His gaze stopped on an image of the sun. Some of the plaster below had broken away with the weight of time, taking part of the artwork with it, but Neil could still see the myriad rays that fell down from the golden disk, ending in delicately cupped hands. One of them caressed the remains of a linen-clad shoulder. Another brushed against the distinct curve of a crown—the white hedjet of Upper Egypt.

“It’s a tomb,” Neil forced out through the shock and awe that had paralyzed him, his voice hoarse. “An Amarna period tomb.”

A whispered, excited consultation sounded from atop the fissure, and Sayyid’s wife called down again.

“Does it look as though it is about to fall in on you?”

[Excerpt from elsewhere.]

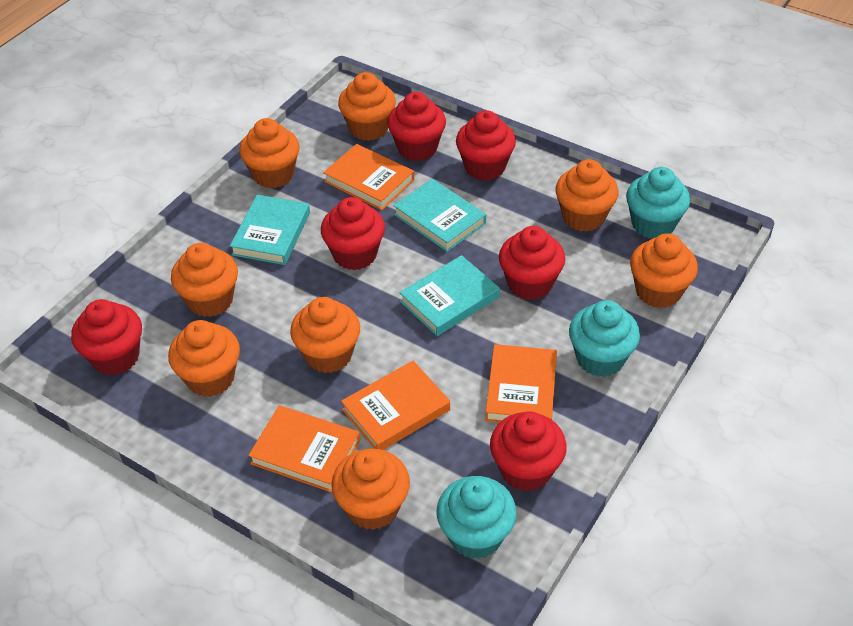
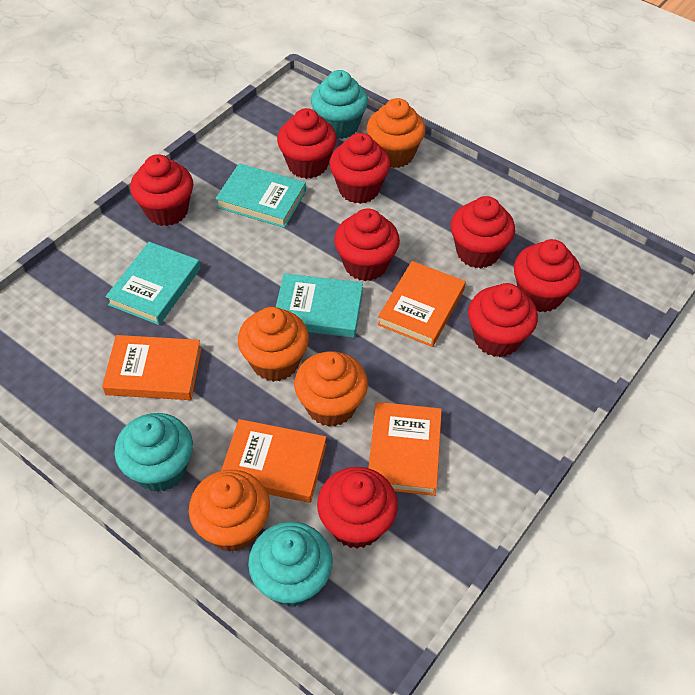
orange cupcake: [168,320,240,397] [171,243,238,317] [239,118,300,188] [290,297,360,373] [331,449,410,530] [338,72,396,141] [555,159,618,232] [630,233,698,308] = 8 -> [189,470,270,552] [238,307,309,382] [294,351,368,427] [367,98,426,168] = 4
red cupcake: [71,299,142,375] [321,197,385,270] [387,92,446,161] [456,110,516,181] [490,411,567,491] [499,226,565,300] = 6 -> [130,154,193,226] [277,108,337,179] [317,467,398,549] [329,133,390,204] [334,208,400,281] [451,196,515,268] [468,283,538,357] [514,239,581,312] = 8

Neil tore his attention from the paintings to answer her question. He skimmed past the art to look at the walls themselves, picking out the fine lines in the plaster before he raised his gaze to the ceiling.

It was covered in glittering golden stars. The sight of them stole his voice.

“There are hairline fractures,” he reported when he was able to speak again. “I can see two places where some of the plaster has broken away. And the fissure in the ceiling goes another several yards down the hall.”

He thought nervously of just how much stone must be pressing down on that crack from above. Neil swallowed thickly. “But nothing appears to be actively unstable.”

Neil startled as a pair of sandaled feet slipped through the gap above him, and Zeinab slithered down the rope like a gymnast.

A small pile of rubble lay by Neil’s boots, fragments of the ceiling that had crumbled to the ground with whatever minor seismic activity had opened the crack in the first place. Neil skipped around it to make way as Zeinab landed.

She automatically stepped aside, the line of her mouth tightening with worry as she studied the murals.

Ellie descended behind her. Her eyes went wide as soon as she dropped past the ceiling. “I see archers!” she exclaimed. “And wine makers! And a temple dancer!”

The rope spun her in a lazy circle as she craned her neck to try not to lose her view.

“Bet you can see it better from the ground, Princess,” Adam called down wryly.

Ellie slid the rest of the way down and hurried over to a portrait of nobly dressed hunters pursuing a diverse array of water birds. She gazed at it with an expression of pure joy, raising her hand to where a heron swept up from the clustered reeds, each feather depicted in perfect detail. Her fingers hovered above the ancient pigments as she drew in a careful, uneven breath, her eyes glistening.

“Aw hell,” came the sound of Adam’s voice from above.

Ellie forced her attention away from the paintings to call up to him. “Are you stuck?”

“Just… a little… tight…” Adam grunted, and a scattering of stones came loose to join the rubble under the fissure. “Got it. Guess I should’ve laid off the extra kofta.”

He dropped from the opening, his battered boots landing solidly on the ground. As he straightened, his broad shoulders took up most of the span of the hallway.

“I don’t think the kofta are the problem,” Neil commented a little weakly.